Government amendments to the Health Bill made during the committee stage have further “softened” rules aimed at encouraging competition, according to legal analysis for HSJ.
The government has made more than 100 amendments to the bill, including a change of language designed to rule out competition on price.
Capsticks partner Sharon Lamb said procurement regulations that would have created an obligation for the NHS Commissioning Board and consortia to promote competition had been altered to a negative obligation not to restrict or distort competition.
She said: “This is closer to the language in competition legislation but would represent a slight softening in approach.”
In addition, a power has been removed that would have allowed Monitor to force commissioners to put services out to tender where it had identified serious breaches of competition rules.

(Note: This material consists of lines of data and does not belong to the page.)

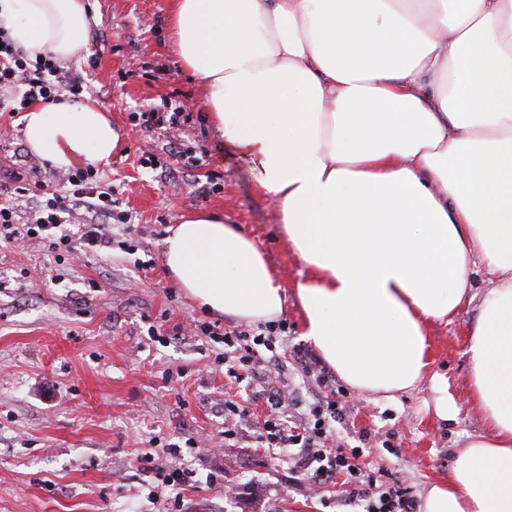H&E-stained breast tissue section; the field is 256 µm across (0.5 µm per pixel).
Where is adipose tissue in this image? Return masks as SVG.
Wrapping results in <instances>:
<instances>
[{
  "instance_id": "obj_1",
  "label": "adipose tissue",
  "mask_w": 512,
  "mask_h": 512,
  "mask_svg": "<svg viewBox=\"0 0 512 512\" xmlns=\"http://www.w3.org/2000/svg\"><path fill=\"white\" fill-rule=\"evenodd\" d=\"M88 0H0L29 55L86 46ZM168 32L225 144L304 267L303 334L350 387L392 400L430 380L431 325L489 284L467 329L469 400L486 432L423 512H512V0H171ZM30 150L64 170L109 163L121 132L94 104L31 106ZM171 276L203 308L276 319L283 283L223 215L171 228Z\"/></svg>"
}]
</instances>
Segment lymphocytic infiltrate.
<instances>
[{"instance_id": "f902f5d3", "label": "lymphocytic infiltrate", "mask_w": 512, "mask_h": 512, "mask_svg": "<svg viewBox=\"0 0 512 512\" xmlns=\"http://www.w3.org/2000/svg\"><path fill=\"white\" fill-rule=\"evenodd\" d=\"M83 92L81 77L64 71L54 56H30L0 29V112H21L33 103L76 102ZM31 183V178L14 176L12 187L0 195V242H28L54 254H88L112 247L111 222L128 221L126 214H113L112 188L93 167H75L61 174L57 189L41 196L34 213L25 219L21 204L30 194ZM199 330L221 345L215 360L236 385L258 382L262 364L276 366L281 361L279 335L284 323L258 332L203 322ZM287 401L282 386L268 382V412L254 436L260 447L276 449L278 458L295 461L315 481L344 477L355 512H415V501L406 488L365 470L361 460L369 456V449L331 444L332 433L344 417L336 400L317 399L295 419L286 410Z\"/></svg>"}]
</instances>
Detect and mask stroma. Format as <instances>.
<instances>
[{"label":"stroma","instance_id":"stroma-1","mask_svg":"<svg viewBox=\"0 0 512 512\" xmlns=\"http://www.w3.org/2000/svg\"><path fill=\"white\" fill-rule=\"evenodd\" d=\"M170 0H94L98 37L65 62L87 86L85 100L107 112L122 138L104 166L114 211V236L130 234L138 250L112 248L90 258L58 262L40 247L0 243V512H158L151 493L155 472L137 455L151 445L182 443L224 428V371L216 346L194 332L207 320L169 276L161 261L171 225L197 210H217L253 238L287 291L284 361L313 352L302 330L294 283L301 265L262 197L248 160L230 155L201 102L204 91L183 66L167 29ZM190 105L181 125L144 130L134 115L163 105ZM15 136L0 141V185L28 173L36 159L23 126L0 115ZM194 149L200 165L169 155L168 141ZM153 164H146V157ZM212 183L207 197L198 184ZM62 283H54V275ZM475 304H463L451 322L430 329L433 369L444 375L460 407L456 419L434 414L429 381L394 400L372 398L337 382L345 407L346 447L368 434L375 466L400 480L416 501L432 481L448 478L463 447L484 431L468 401L470 365L466 329ZM156 336H149V328ZM163 468L195 470L198 483L179 491L181 512H344L341 481L311 484L286 463L242 440L158 459ZM222 473L232 497L207 487V473Z\"/></svg>","mask_w":512,"mask_h":512}]
</instances>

In the event of a breach, Monitor may also now accept undertakings from the commissioners rather than immediately declare arrangements ineffective.
HSJ understands Monitor fears further “softening” on competition could be made in the Lords, requiring it to take a more “collaborative” approach or giving it greater responsibilities over the quality of services, which could leave it open to judicial review.
As previously reported, other committee amendments have removed references to a “maximum” tariff and added a requirement that the tariff includes specific rules on the circumstances under which price may vary.
The tariff may also now bundle or group services together.
Greater clarity has also been inserted in the bill over who must be consulted about which services are “designated” and therefore subject to borrowing controls and restrictions over closures.
Where the designation of a service is disputed, Monitor will be asked to reconsider a verdict before the dispute is taken to a tribunal.